The ${\beta }_{A_1}$ consequence is that the A₁ mode is a vibration parallel to the axis [0001] of the crystal and the polarization orientation is non-degenerate along the axis [0001] direction. Figure 1 shows the propagation direction of incident light along the axis [0001], the scattering strength of E_1(y) phonon ${\beta }_{E_{1\left(\mathrm{y}\right)}}=0$ and the vibrational mode of A₁(LO) appeared at 576 cm⁻¹. The E₁ mode is the vertical axis [0001] vibration in the XY plane. The scattering strength of A₁ phonon is ${\beta }_{A_1}=0$, only when the incident light orientation travel in the vertical z-axis plane and the E₁(LO) (588 cm⁻¹) mode is observed. These are confirmed in Figure 2. Therefore, after irradiation, it’s easy to distinguish between A₁(LO) and the oxygen vacancy (V_o), which are changing. Both E₂(low) and E₂(high) modes can be detected simultaneously. This is due to the fact that the E₂(low) mode is only associated with the vibration of Zn atoms, while the E₂(high) mode is only associated with the vibration of O atoms. All of these are caused by a large number of interstitial oxygen and interstitial zinc atoms after 350 MeV ⁵⁶Fe²¹⁺ ion irradiation. Correspondingly, the absorption band of zinc interstitial (Zn_i) defects was about 80~245 cm⁻¹, and V_o at 576 cm⁻¹ was detected. The strength of these absorption bands was relevant to the radiation influences of 350 MeV ⁵⁶Fe²¹⁺ ions. This completely demonstrates the vibrational absorption peak at 576 cm⁻¹ after irradiation with ⁵⁶Fe²¹⁺ ions is V_o, rather than the vibration mode of A₁(LO).

4. Conclusions

Raman spectra, PL spectra and TEM images of ZnO single crystals irradiated by 350 MeV⁵⁶Fe²¹⁺ ions were studied. The experimental data showed that numerous of defects associated with oxygen vacancies and interstitial zinc were produced in ZnO after irradiated with ⁵⁶Fe²¹⁺ ions.
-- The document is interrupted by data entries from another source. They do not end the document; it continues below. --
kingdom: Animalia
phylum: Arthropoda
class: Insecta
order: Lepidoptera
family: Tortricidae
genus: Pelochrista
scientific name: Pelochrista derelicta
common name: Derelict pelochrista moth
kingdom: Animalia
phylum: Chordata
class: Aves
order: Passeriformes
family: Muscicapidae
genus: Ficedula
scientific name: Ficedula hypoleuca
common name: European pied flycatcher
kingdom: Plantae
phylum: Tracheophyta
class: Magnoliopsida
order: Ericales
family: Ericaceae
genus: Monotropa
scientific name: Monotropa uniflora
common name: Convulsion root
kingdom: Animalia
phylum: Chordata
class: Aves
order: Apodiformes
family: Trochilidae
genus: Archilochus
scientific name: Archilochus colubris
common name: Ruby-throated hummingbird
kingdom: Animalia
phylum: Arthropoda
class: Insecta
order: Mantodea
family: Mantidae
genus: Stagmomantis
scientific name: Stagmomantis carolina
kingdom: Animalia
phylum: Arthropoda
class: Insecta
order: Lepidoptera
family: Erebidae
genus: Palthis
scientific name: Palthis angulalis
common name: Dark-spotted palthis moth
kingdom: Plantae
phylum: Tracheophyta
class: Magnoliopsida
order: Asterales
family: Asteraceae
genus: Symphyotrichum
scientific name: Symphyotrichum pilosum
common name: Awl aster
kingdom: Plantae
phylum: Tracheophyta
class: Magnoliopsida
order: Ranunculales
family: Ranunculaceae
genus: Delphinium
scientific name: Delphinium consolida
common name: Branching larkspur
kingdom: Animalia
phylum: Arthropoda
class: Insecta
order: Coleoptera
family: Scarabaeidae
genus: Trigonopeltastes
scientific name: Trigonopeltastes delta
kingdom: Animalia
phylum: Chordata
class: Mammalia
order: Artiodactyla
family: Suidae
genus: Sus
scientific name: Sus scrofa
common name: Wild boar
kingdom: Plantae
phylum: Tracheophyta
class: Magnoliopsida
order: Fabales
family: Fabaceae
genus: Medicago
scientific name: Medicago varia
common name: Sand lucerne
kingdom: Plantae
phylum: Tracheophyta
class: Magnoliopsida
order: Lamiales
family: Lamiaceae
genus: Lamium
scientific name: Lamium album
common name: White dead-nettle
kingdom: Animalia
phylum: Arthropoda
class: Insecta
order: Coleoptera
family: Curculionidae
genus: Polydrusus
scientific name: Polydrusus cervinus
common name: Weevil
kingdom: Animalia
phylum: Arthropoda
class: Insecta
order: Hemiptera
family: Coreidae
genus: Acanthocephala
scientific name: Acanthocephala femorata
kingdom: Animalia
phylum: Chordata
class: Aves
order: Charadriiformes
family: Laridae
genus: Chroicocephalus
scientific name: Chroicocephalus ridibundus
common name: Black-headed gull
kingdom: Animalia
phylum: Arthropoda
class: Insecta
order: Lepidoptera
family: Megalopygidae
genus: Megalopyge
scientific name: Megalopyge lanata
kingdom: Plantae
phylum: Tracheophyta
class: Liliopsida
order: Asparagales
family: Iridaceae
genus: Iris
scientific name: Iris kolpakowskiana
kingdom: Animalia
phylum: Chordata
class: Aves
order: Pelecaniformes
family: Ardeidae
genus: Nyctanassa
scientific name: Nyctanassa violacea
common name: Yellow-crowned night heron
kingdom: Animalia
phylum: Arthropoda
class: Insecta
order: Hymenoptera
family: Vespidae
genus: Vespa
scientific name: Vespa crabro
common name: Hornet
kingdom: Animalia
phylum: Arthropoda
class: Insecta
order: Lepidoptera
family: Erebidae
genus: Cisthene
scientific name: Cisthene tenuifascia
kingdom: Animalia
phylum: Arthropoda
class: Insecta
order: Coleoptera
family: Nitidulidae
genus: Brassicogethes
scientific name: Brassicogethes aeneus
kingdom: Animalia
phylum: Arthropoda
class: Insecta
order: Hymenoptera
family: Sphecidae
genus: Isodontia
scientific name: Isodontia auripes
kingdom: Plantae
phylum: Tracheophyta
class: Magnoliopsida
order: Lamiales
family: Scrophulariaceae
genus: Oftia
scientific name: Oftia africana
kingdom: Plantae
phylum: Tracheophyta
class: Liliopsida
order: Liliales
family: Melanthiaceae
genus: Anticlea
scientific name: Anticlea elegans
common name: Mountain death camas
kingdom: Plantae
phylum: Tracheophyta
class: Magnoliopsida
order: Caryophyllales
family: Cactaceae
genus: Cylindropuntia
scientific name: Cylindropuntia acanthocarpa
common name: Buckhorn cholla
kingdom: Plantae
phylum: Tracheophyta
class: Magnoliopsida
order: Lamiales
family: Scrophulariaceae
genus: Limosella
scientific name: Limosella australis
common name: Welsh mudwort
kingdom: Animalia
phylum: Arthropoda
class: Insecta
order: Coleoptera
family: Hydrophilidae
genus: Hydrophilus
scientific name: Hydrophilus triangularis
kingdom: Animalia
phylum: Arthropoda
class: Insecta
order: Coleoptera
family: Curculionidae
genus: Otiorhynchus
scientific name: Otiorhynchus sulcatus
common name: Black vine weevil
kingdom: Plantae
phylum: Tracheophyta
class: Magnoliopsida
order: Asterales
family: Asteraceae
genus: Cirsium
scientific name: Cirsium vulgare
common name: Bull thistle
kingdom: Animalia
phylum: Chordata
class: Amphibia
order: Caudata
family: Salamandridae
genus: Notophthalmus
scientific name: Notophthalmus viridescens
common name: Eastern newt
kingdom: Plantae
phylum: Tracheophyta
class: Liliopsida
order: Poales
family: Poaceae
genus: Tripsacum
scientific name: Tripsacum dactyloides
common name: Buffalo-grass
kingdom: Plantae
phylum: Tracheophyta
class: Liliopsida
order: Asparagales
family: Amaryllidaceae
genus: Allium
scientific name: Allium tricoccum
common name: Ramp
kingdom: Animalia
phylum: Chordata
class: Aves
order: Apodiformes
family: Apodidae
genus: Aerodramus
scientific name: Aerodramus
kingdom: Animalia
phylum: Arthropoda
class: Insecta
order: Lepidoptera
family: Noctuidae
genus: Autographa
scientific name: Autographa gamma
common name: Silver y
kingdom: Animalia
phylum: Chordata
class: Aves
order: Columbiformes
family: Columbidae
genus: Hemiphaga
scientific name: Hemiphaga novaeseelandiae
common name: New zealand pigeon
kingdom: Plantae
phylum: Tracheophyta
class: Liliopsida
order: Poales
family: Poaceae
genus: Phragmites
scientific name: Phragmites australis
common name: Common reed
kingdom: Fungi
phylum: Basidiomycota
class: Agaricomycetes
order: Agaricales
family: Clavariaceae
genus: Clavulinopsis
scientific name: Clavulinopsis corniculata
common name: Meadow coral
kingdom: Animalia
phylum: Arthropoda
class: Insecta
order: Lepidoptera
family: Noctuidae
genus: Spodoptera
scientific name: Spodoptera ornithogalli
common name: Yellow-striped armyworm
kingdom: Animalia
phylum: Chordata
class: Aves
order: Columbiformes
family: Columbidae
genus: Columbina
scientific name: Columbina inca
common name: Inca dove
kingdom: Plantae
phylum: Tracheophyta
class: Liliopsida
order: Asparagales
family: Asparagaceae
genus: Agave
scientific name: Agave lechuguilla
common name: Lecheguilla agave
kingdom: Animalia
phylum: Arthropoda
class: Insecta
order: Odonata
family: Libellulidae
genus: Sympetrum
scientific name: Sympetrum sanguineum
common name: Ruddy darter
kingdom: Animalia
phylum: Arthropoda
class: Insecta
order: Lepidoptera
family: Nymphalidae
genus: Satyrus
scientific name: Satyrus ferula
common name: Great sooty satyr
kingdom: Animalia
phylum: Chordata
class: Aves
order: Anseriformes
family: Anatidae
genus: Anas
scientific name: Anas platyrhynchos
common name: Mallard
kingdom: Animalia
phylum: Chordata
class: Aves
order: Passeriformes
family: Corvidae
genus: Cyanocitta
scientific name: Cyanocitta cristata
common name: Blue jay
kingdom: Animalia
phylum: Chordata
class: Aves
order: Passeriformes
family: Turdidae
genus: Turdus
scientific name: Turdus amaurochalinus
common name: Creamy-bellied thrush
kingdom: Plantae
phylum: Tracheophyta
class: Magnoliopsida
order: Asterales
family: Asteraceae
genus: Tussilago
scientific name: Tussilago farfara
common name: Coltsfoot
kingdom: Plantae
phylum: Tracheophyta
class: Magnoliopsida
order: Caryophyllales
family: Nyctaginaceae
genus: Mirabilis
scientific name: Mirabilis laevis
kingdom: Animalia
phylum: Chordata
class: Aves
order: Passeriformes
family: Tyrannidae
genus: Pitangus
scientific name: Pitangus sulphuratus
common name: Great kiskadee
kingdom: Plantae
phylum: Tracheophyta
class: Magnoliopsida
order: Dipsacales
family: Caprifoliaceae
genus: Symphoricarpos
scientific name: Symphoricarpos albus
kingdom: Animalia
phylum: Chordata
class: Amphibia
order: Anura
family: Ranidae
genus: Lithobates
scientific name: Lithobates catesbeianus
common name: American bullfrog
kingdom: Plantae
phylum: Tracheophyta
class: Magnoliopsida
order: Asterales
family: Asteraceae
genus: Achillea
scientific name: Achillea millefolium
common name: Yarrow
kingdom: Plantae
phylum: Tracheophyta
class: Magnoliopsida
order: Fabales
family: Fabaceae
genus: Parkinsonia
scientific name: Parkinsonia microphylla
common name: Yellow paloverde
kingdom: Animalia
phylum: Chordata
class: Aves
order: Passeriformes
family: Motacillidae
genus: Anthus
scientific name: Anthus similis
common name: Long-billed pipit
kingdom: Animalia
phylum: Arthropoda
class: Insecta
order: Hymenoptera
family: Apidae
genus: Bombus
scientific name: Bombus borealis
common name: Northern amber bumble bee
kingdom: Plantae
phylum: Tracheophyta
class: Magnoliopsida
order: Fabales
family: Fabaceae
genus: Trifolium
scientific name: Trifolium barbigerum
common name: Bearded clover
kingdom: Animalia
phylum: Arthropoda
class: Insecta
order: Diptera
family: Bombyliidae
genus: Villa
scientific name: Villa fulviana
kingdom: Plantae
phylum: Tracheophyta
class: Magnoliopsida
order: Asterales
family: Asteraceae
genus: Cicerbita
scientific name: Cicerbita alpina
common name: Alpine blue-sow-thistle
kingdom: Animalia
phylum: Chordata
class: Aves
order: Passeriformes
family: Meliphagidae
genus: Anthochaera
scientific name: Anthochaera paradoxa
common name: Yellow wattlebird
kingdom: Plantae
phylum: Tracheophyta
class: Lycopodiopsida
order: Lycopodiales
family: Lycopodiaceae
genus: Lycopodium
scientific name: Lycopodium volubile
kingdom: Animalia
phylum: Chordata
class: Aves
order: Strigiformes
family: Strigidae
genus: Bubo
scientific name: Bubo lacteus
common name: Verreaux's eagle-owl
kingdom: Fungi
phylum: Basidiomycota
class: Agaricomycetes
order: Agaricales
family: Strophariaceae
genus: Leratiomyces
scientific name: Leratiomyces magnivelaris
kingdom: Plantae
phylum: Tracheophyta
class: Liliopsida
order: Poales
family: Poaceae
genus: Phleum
Through theoretical calculation and experimental testing, it was determined that the vibrational absorption peak at 576 cm⁻¹ after irradiation with ⁵⁶Fe²¹⁺ ions was due to the oxygen vacancy defect (V_o), rather than the eigenmode of A₁(LO). The Raman spectra showed that the absorption peak of oxygen defects increased with anincrease of dose, and reached a saturation state with a 5 × 10¹³ ions/cm² dose, which indicated that the local structure of ZnO single crystals had been destroyed after irradiation. However, with the other eigenmode, almost no change took place, i.e., a wurtzite structure was retained. It is difficult to produce amorphous crystals, even after swift heavy ion irradiation. The results show that ZnO has excellent radiation resisting properties.